• **Task statement**
Name every person who posted a message in the mailing-list thread about the AvroCoder error.

• **Source document**
· · ·

Re: Error when using @DefaultCoder(AvroCoder.class)

2020-07-08 Thread Rui Wang
Tried some code search in Beam repo but I didn't find the exact line
of code that throws your exception.

However, I believe for Java Classes you used in primitives (ParDo,
CombineFn) and coders, it's very likely you need to make them
serializable (i.e. implements Serializable).


-Rui

On Wed, Jul 8, 2020 at 6:23 AM Kirill Zhdanovich  wrote:
>
> Hi!
> I'm using Apache Beam Java(2.19.0) with Dataflow. I created class and 
> annotated it with DefaultCoder
>
> @DefaultCoder(AvroCoder.class)
> public class ProductCatalog {
>
> When I trying to submit it to cluster I get an error:
>
> Caused by: java.io.NotSerializableException: ...common.ProductCatalog
>
> If I add `implements Serializable` to the class definition everything works 
> fine. In the Apache Beam guide, I don't see anything about using implements 
> Serializable. What I'm doing wrong? Thank you in advance for your help


Re: Error when using @DefaultCoder(AvroCoder.class)

2020-07-08 Thread Luke Cwik
Can you provide the full stacktrace?

On Wed, Jul 8, 2020 at 12:33 PM Rui Wang  wrote:

> Tried some code search in Beam repo but I didn't find the exact line
> of code that throws your exception.
>
> However, I believe for Java Classes you used in primitives (ParDo,
> CombineFn) and coders, it's very likely you need to make them
> serializable (i.e. implements Serializable).
>
>
> -Rui
>
> On Wed, Jul 8, 2020 at 6:23 AM Kirill Zhdanovich 
> wrote:
> >
> > Hi!
> > I'm using Apache Beam Java(2.19.0) with Dataflow. I created class and
> annotated it with DefaultCoder
> >
> > @DefaultCoder(AvroCoder.class)
> > public class ProductCatalog {
> >
> > When I trying to submit it to cluster I get an error:
> >
> > Caused by: java.io.NotSerializableException: ...common.ProductCatalog
> >
> > If I add `implements Serializable` to the class definition everything
> works fine. In the Apache Beam guide, I don't see anything about using
> implements Serializable. What I'm doing wrong? Thank you in advance for
> your help
>


Re: Error when using @DefaultCoder(AvroCoder.class)

2020-07-08 Thread Kirill Zhdanovich
Hello Luke,
I will try to get "22 more" soon, not sure how to it though

23:11:11.339 [ERROR] [system.err] Exception in thread "main"
java.lang.IllegalArgumentException: unable to serialize
DoFnWithExecutionInformation{doFn=com.ikea.search.ab.bootstrap.Job$CreateSessionMetrics@444f44c5,
mainOutputTag=Tag:400#6929f09b03d242ca>,
sideInputMapping={},
schemaInformation=DoFnSchemaInformation{elementConverters=[]}}
23:11:11.339 [ERROR] [system.err] at
org.apache.beam.sdk.util.SerializableUtils.serializeToByteArray(SerializableUtils.java:55)

· · ·

• **Data for analysis**
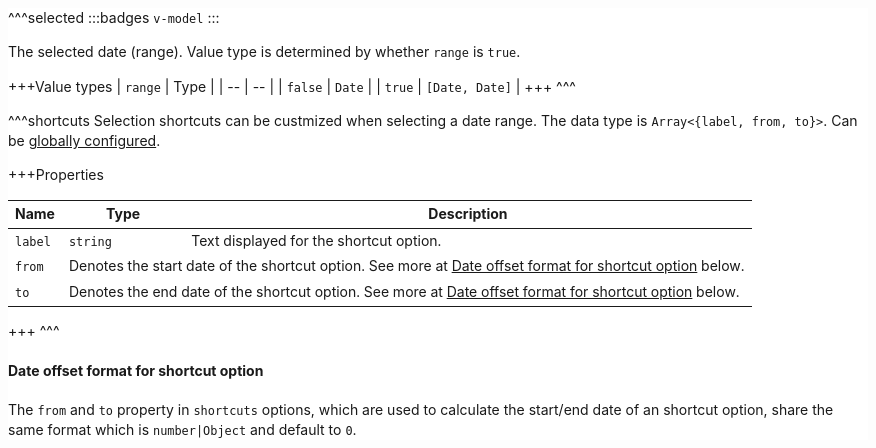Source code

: ^^^selected
:::badges
`v-model`
:::

The selected date (range). Value type is determined by whether `range` is `true`.

+++Value types
| `range` | Type |
| -- | -- |
| `false` | `Date` |
| `true` | `[Date, Date]` |
+++
^^^

^^^shortcuts
Selection shortcuts can be custmized when selecting a date range. The data type is `Array<{label, from, to}>`. Can be [globally configured](./calendar#global-config).

+++Properties
<table>
  <thead>
    <tr>
      <th>Name</th>
      <th>Type</th>
      <th>Description</th>
    </tr>
  </thead>
  <tbody>
    <tr>
      <td><code>label</code></td>
      <td><code>string</code></td>
      <td>Text displayed for the shortcut option.</td>
    </tr>
    <tr>
      <td><code>from</code></td>
      <td colspan="2">Denotes the start date of the shortcut option. See more at <a href="#date-offset-format-for-shortcut-option">Date offset format for shortcut option</a> below.</td>
    </tr>
    <tr>
      <td><code>to</code></td>
      <td colspan="2">Denotes the end date of the shortcut option. See more at <a href="#date-offset-format-for-shortcut-option">Date offset format for shortcut option</a> below.</td>
    </tr>
  </tbody>
</table>
+++
^^^

#### Date offset format for shortcut option

The `from` and `to` property in `shortcuts` options, which are used to calculate the start/end date of an shortcut option, share the same format which is `number|Object` and default to `0`.
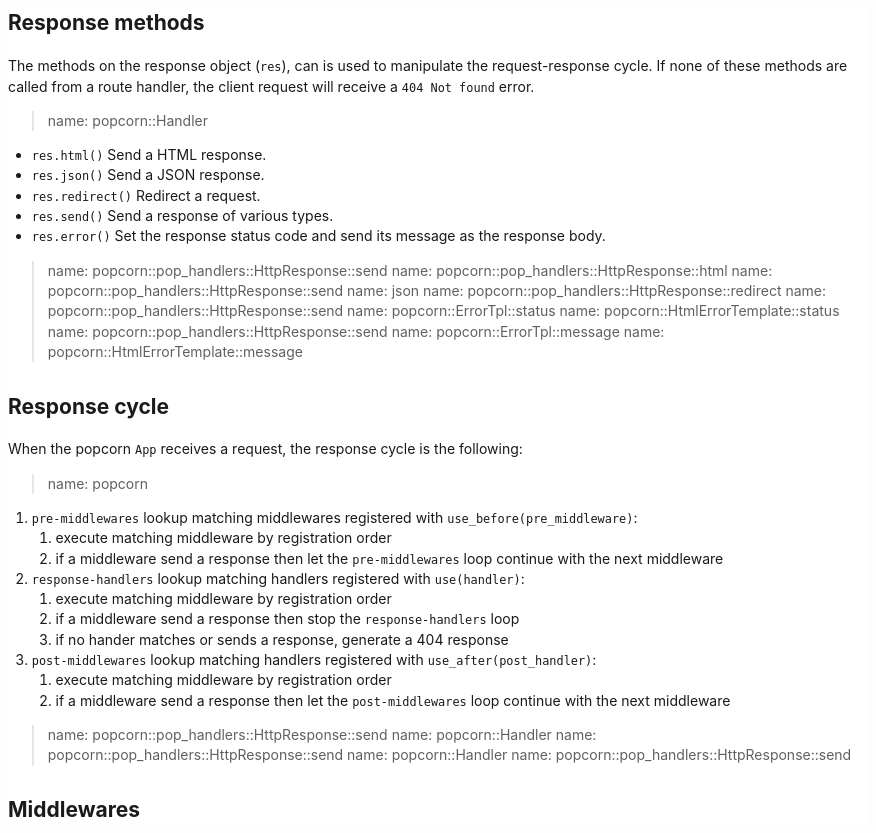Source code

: ## Response methods

The methods on the response object (`res`), can is used to manipulate the
request-response cycle.
If none of these methods are called from a route handler, the client request will
receive a `404 Not found` error.

> name: popcorn::Handler

* `res.html()` Send a HTML response.
* `res.json()` Send a JSON response.
* `res.redirect()` Redirect a request.
* `res.send()` Send a response of various types.
* `res.error()` Set the response status code and send its message as the response body.

> name: popcorn::pop_handlers::HttpResponse::send
> name: popcorn::pop_handlers::HttpResponse::html
> name: popcorn::pop_handlers::HttpResponse::send
> name: json
> name: popcorn::pop_handlers::HttpResponse::redirect
> name: popcorn::pop_handlers::HttpResponse::send
> name: popcorn::ErrorTpl::status
> name: popcorn::HtmlErrorTemplate::status
> name: popcorn::pop_handlers::HttpResponse::send
> name: popcorn::ErrorTpl::message
> name: popcorn::HtmlErrorTemplate::message

## Response cycle

When the popcorn `App` receives a request, the response cycle is the following:

> name: popcorn

1. `pre-middlewares` lookup matching middlewares registered with `use_before(pre_middleware)`:
   1. execute matching middleware by registration order
   2. if a middleware send a response then let the `pre-middlewares` loop continue
      with the next middleware
2. `response-handlers` lookup matching handlers registered with `use(handler)`:
   1. execute matching middleware by registration order
   2. if a middleware send a response then stop the `response-handlers` loop
   3. if no hander matches or sends a response, generate a 404 response
3. `post-middlewares` lookup matching handlers registered with `use_after(post_handler)`:
   1. execute matching middleware by registration order
   2. if a middleware send a response then let the `post-middlewares` loop continue
      with the next middleware

> name: popcorn::pop_handlers::HttpResponse::send
> name: popcorn::Handler
> name: popcorn::pop_handlers::HttpResponse::send
> name: popcorn::Handler
> name: popcorn::pop_handlers::HttpResponse::send

## Middlewares
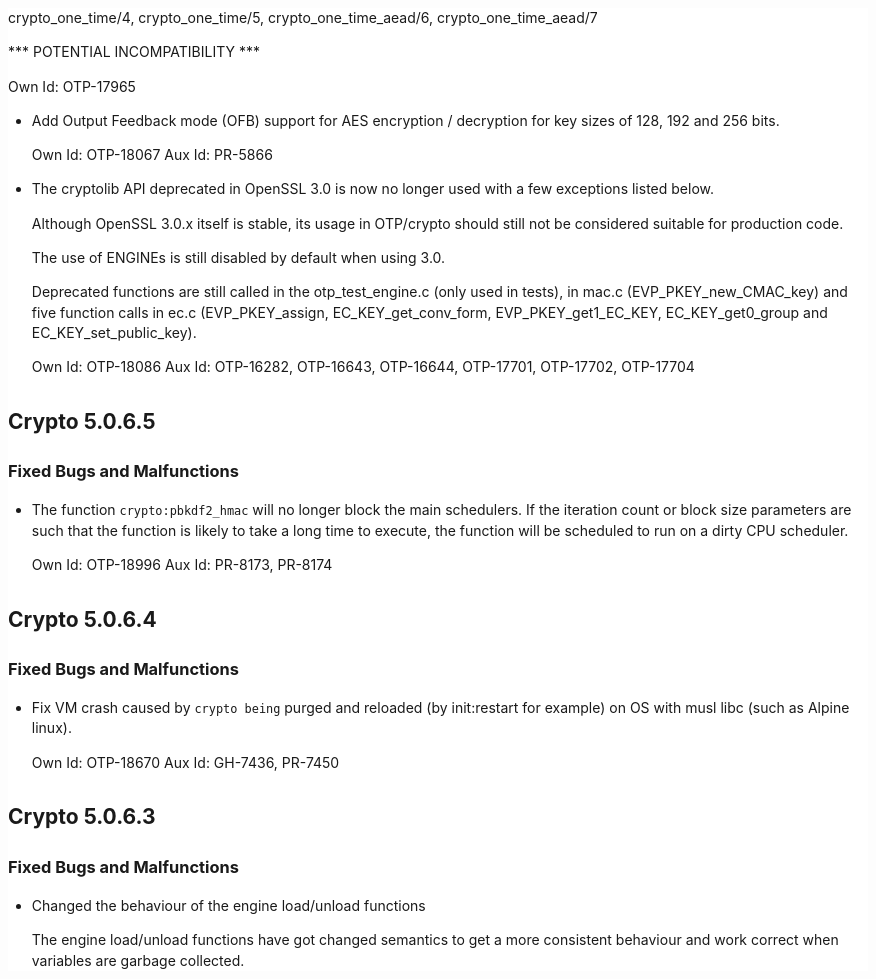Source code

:   crypto_one_time/4, crypto_one_time/5, crypto_one_time_aead/6,
  crypto_one_time_aead/7

  \*** POTENTIAL INCOMPATIBILITY \***

  Own Id: OTP-17965

- Add Output Feedback mode (OFB) support for AES encryption / decryption for key
  sizes of 128, 192 and 256 bits.

  Own Id: OTP-18067 Aux Id: PR-5866

- The cryptolib API deprecated in OpenSSL 3.0 is now no longer used with a few
  exceptions listed below.

  Although OpenSSL 3.0.x itself is stable, its usage in OTP/crypto should still
  not be considered suitable for production code.

  The use of ENGINEs is still disabled by default when using 3.0.

  Deprecated functions are still called in the otp_test_engine.c (only used in
  tests), in mac.c (EVP_PKEY_new_CMAC_key) and five function calls in ec.c
  (EVP_PKEY_assign, EC_KEY_get_conv_form, EVP_PKEY_get1_EC_KEY,
  EC_KEY_get0_group and EC_KEY_set_public_key).

  Own Id: OTP-18086 Aux Id: OTP-16282, OTP-16643, OTP-16644, OTP-17701,
  OTP-17702, OTP-17704

## Crypto 5.0.6.5

### Fixed Bugs and Malfunctions

* The function `crypto:pbkdf2_hmac` will no longer block the main schedulers. If the iteration count or block size parameters are such that the function is likely to take a long time to execute, the function will be scheduled to run on a dirty CPU scheduler.

  Own Id: OTP-18996 Aux Id: PR-8173, PR-8174

## Crypto 5.0.6.4

### Fixed Bugs and Malfunctions

- Fix VM crash caused by `crypto being` purged and reloaded (by init:restart for
  example) on OS with musl libc (such as Alpine linux).

  Own Id: OTP-18670 Aux Id: GH-7436, PR-7450

## Crypto 5.0.6.3

### Fixed Bugs and Malfunctions

- Changed the behaviour of the engine load/unload functions

  The engine load/unload functions have got changed semantics to get a more
  consistent behaviour and work correct when variables are garbage collected.
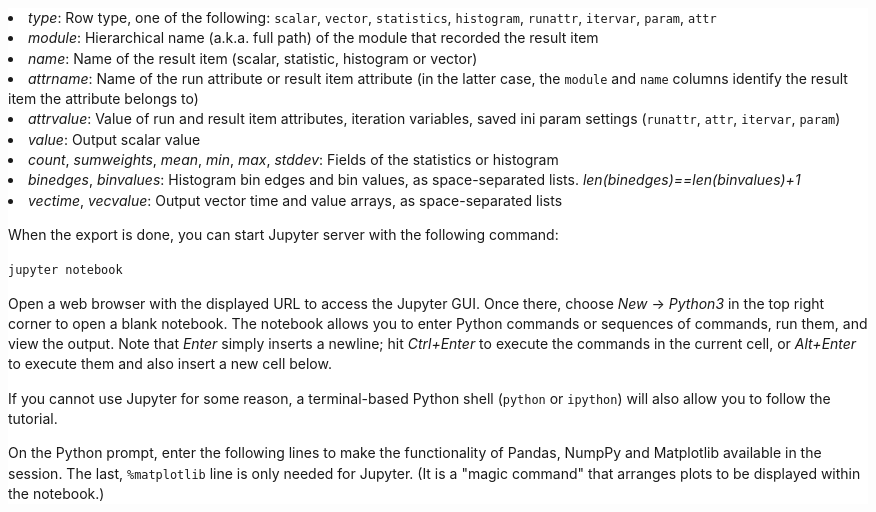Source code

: <li><em>type</em>: Row type, one of the following: <code>scalar</code>, <code>vector</code>, <code>statistics</code>,
<code>histogram</code>, <code>runattr</code>, <code>itervar</code>, <code>param</code>, <code>attr</code></li>
<li><em>module</em>: Hierarchical name (a.k.a. full path) of the module that recorded the
result item</li>
<li><em>name</em>: Name of the result item (scalar, statistic, histogram or vector)</li>
<li><em>attrname</em>: Name of the run attribute or result item attribute (in the latter
case, the <code>module</code> and <code>name</code> columns identify the result item the attribute
belongs to)</li>
<li><em>attrvalue</em>: Value of run and result item attributes, iteration variables,
saved ini param settings (<code>runattr</code>, <code>attr</code>, <code>itervar</code>, <code>param</code>)</li>
<li><em>value</em>: Output scalar value</li>
<li><em>count</em>, <em>sumweights</em>, <em>mean</em>, <em>min</em>, <em>max</em>, <em>stddev</em>: Fields of the statistics 
or histogram</li>
<li><em>binedges</em>, <em>binvalues</em>: Histogram bin edges and bin values, as space-separated
lists. <em>len(binedges)==len(binvalues)+1</em></li>
<li><em>vectime</em>, <em>vecvalue</em>: Output vector time and value arrays, as space-separated
lists</li>
</ul>
<p>When the export is done, you can start Jupyter server with the following command:</p>

</div>
</div>
</div>
<div class="cell border-box-sizing text_cell rendered"><div class="prompt input_prompt">
</div>
<div class="inner_cell">
<div class="text_cell_render border-box-sizing rendered_html">

<pre><code>jupyter notebook</code></pre>

</div>
</div>
</div>
<div class="cell border-box-sizing text_cell rendered"><div class="prompt input_prompt">
</div>
<div class="inner_cell">
<div class="text_cell_render border-box-sizing rendered_html">
<p>Open a web browser with the displayed URL to access the Jupyter GUI. Once there,
choose <em>New</em> -&gt; <em>Python3</em> in the top right corner to open a blank notebook.
The notebook allows you to enter Python commands or sequences of commands,
run them, and view the output. Note that <em>Enter</em> simply inserts a newline;
hit <em>Ctrl+Enter</em> to execute the commands in the current cell, or <em>Alt+Enter</em>
to execute them and also insert a new cell below.</p>
<p>If you cannot use Jupyter for some reason, a terminal-based Python shell 
(<code>python</code> or <code>ipython</code>) will also allow you to follow the tutorial.</p>
<p>On the Python prompt, enter the following lines to make the functionality of
Pandas, NumpPy and Matplotlib available in the session. The last, <code>%matplotlib</code>
line is only needed for Jupyter. (It is a "magic command" that arranges plots
to be displayed within the notebook.)</p>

· · ·

• **Written answer**
Rui Wang, Luke Cwik, Kirill Zhdanovich